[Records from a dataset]
════════════════

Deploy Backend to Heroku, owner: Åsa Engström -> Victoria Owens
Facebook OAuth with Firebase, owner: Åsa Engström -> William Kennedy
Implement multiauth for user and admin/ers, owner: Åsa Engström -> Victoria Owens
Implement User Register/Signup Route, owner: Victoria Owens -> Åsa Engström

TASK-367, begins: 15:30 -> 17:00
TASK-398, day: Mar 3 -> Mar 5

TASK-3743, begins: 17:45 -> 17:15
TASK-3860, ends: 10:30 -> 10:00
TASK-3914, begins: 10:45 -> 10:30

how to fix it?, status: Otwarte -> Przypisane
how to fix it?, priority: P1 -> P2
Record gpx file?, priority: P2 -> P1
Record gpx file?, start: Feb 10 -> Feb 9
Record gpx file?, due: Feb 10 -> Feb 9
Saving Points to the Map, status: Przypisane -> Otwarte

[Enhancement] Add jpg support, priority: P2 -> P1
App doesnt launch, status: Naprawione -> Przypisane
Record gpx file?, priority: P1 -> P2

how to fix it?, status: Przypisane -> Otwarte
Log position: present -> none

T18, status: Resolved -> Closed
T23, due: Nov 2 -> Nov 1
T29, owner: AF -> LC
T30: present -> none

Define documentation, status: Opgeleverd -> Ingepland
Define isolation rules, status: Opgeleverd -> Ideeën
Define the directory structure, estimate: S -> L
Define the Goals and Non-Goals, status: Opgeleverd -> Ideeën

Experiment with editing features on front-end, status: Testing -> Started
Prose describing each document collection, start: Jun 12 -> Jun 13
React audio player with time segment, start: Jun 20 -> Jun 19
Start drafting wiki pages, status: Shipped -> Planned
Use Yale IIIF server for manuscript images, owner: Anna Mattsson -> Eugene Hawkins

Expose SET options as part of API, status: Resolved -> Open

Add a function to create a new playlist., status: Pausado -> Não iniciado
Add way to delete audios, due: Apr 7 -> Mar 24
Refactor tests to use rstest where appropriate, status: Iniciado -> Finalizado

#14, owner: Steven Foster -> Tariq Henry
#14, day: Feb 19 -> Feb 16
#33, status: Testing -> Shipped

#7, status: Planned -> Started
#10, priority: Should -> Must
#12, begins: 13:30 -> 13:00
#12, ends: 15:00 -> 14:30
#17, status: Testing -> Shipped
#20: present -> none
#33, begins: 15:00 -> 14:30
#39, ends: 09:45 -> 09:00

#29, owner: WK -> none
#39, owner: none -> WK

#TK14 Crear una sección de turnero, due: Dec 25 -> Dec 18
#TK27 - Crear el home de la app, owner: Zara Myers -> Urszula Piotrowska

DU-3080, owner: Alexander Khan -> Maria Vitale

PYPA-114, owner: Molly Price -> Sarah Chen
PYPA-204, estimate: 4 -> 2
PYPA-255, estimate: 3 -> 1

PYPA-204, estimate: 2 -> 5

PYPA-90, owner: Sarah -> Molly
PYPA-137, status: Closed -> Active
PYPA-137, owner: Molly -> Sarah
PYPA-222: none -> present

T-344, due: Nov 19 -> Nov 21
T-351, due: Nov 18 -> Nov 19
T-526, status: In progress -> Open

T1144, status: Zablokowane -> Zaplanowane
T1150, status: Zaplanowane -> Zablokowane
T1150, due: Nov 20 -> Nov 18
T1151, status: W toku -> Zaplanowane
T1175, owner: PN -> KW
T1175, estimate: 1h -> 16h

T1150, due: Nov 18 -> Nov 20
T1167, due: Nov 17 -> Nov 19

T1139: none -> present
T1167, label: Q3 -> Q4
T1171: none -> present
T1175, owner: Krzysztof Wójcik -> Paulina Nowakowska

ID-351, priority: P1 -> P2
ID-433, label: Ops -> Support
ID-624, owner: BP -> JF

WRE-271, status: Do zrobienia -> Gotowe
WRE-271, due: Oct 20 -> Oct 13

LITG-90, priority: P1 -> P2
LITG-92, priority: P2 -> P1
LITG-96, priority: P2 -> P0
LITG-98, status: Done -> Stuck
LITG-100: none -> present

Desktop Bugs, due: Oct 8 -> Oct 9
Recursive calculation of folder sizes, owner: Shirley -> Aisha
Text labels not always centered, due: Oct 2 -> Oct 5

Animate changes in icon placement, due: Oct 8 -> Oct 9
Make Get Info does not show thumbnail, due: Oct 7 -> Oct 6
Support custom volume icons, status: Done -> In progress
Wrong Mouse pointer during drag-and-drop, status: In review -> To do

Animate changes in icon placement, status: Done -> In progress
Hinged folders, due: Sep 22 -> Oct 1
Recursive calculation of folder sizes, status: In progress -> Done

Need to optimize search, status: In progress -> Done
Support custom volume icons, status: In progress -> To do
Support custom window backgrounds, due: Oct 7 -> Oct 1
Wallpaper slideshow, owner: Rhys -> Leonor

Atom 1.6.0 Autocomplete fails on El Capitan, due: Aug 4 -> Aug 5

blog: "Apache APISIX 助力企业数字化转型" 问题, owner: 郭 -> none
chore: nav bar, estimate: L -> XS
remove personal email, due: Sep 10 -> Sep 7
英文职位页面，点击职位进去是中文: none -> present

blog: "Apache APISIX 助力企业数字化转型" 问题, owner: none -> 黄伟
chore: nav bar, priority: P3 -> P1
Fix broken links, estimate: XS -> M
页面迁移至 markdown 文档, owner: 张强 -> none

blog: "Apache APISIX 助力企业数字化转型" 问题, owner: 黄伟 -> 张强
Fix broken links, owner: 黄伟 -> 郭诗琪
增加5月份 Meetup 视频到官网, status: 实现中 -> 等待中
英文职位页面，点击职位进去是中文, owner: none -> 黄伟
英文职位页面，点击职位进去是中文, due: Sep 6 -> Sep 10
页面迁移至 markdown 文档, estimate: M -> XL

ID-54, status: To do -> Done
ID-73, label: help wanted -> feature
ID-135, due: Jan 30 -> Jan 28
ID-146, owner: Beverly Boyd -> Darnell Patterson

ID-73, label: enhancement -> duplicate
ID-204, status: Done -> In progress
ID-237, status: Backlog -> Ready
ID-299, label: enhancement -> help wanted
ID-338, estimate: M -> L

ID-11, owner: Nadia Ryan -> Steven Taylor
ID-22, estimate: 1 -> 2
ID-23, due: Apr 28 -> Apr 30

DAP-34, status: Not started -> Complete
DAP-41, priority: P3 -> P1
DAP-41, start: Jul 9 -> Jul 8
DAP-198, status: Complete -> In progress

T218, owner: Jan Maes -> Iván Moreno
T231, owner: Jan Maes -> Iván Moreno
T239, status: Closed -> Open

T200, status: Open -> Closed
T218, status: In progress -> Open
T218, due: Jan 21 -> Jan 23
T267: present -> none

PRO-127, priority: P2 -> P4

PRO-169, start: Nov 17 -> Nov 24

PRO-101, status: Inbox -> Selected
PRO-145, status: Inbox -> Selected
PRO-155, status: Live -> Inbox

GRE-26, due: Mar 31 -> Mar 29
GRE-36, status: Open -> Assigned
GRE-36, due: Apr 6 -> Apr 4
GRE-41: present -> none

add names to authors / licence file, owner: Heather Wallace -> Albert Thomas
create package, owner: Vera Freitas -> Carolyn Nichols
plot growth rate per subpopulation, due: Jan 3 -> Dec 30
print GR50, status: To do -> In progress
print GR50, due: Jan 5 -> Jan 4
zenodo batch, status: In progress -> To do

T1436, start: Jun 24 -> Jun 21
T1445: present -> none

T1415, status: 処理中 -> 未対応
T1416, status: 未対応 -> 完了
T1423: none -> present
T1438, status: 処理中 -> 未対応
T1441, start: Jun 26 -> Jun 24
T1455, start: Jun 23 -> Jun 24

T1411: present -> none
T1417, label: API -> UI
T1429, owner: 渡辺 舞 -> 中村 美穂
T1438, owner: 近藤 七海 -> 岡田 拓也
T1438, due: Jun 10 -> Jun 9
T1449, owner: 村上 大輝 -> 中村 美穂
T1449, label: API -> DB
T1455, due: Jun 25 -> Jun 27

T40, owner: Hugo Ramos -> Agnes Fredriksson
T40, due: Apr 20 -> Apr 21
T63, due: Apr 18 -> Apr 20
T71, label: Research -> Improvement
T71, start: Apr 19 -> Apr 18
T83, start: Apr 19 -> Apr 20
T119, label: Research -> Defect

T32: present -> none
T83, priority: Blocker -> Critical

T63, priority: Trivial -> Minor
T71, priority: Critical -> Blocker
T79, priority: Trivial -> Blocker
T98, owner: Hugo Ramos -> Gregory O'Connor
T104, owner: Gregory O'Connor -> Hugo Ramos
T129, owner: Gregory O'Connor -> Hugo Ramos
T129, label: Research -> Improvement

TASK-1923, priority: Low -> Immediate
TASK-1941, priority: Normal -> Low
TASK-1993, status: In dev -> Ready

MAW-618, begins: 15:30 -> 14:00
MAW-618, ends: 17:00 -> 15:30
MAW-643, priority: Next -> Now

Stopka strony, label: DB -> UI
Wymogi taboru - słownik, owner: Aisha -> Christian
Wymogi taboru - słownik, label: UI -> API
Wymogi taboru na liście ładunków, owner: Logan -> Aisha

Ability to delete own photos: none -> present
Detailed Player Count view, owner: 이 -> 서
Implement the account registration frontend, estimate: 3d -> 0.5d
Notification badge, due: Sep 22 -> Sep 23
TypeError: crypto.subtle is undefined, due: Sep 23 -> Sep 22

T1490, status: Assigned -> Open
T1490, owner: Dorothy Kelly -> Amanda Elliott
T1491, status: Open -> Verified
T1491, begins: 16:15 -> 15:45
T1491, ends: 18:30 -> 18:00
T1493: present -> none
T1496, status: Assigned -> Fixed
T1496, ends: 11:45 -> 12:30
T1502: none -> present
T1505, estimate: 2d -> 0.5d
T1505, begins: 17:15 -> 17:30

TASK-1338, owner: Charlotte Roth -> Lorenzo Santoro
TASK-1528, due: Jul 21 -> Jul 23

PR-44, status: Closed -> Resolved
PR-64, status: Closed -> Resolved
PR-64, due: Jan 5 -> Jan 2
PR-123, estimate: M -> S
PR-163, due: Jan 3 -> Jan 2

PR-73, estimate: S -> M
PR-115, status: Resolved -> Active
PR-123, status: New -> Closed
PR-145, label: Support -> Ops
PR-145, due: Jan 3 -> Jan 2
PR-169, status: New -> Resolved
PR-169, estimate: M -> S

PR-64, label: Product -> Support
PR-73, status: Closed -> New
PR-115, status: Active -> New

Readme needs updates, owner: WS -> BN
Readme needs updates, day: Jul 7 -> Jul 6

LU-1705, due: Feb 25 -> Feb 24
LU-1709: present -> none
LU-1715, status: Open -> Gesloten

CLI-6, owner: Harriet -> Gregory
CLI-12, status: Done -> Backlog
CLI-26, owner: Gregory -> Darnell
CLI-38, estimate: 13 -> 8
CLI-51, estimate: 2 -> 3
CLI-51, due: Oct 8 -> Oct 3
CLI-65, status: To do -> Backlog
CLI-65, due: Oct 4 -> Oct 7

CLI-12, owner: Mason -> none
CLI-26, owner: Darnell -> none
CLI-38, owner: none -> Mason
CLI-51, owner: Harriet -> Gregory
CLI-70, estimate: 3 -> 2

════════════════

* [WHAT THE TASK ASKS] With the line containing "CLI-12, owner: Mason -> none" as the first, output each line through the final line of the entries above, exactly.

* [WORKED SOLUTION]
CLI-12, owner: Mason -> none
CLI-26, owner: Darnell -> none
CLI-38, owner: none -> Mason
CLI-51, owner: Harriet -> Gregory
CLI-70, estimate: 3 -> 2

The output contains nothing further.